*PROBLEM STATEMENT*: The material beneath this line should be printed exactly, with its pictures omitted.
··· THE RECORDS ···
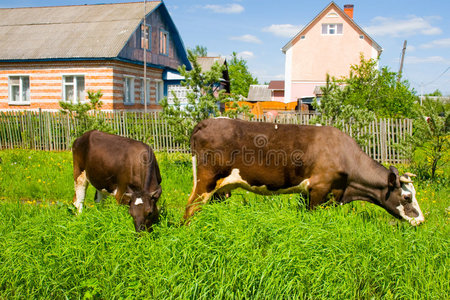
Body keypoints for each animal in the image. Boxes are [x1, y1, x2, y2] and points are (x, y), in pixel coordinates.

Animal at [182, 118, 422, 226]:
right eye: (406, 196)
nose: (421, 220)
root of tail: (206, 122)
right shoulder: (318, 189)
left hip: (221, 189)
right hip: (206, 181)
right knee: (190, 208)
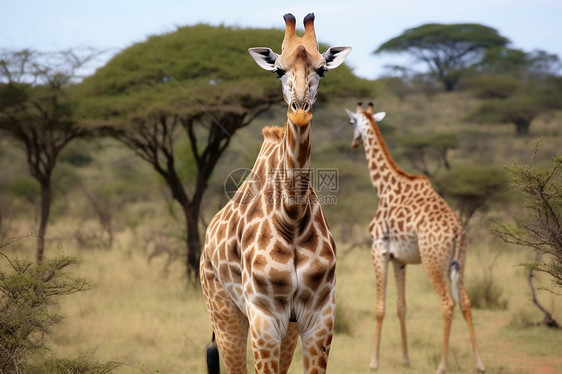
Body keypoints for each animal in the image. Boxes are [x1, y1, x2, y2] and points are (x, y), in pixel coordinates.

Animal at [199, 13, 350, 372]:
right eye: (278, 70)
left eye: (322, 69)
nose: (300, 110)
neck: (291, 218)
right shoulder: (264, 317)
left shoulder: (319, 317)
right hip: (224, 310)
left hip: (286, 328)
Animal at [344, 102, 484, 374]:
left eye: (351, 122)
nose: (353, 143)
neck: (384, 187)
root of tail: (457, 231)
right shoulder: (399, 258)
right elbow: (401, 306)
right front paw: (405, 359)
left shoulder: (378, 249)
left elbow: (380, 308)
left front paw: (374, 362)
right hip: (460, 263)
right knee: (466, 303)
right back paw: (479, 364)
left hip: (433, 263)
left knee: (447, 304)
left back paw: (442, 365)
···
*FINISHED EXERCISE*:
Body keypoints for each animal in the image. Boxes are [x1, y1, x2, y2] and points are (x, y), in pixel coordinates.

Animal at [182, 118, 422, 226]:
right eye: (406, 196)
nose: (421, 220)
root of tail: (206, 122)
right shoulder: (318, 189)
left hip: (221, 189)
right hip: (206, 181)
right knee: (190, 208)
Body keypoints for each animal in the image. Boxes are [x1, y1, x2, y2] and points are (x, y), in pixel coordinates.

Animal at [199, 13, 350, 372]:
right eye: (278, 70)
left eye: (322, 69)
nose: (300, 110)
neck: (291, 218)
right shoulder: (264, 317)
left shoulder: (319, 317)
right hip: (224, 310)
left hip: (286, 328)
Animal at [344, 102, 484, 374]:
left eye: (351, 122)
nose: (353, 143)
neck: (384, 187)
root of tail: (457, 231)
right shoulder: (399, 258)
right elbow: (401, 306)
right front paw: (405, 359)
left shoulder: (378, 249)
left elbow: (380, 308)
left front paw: (374, 362)
right hip: (460, 263)
right knee: (466, 303)
right back paw: (479, 364)
left hip: (433, 263)
left knee: (447, 304)
left back paw: (442, 365)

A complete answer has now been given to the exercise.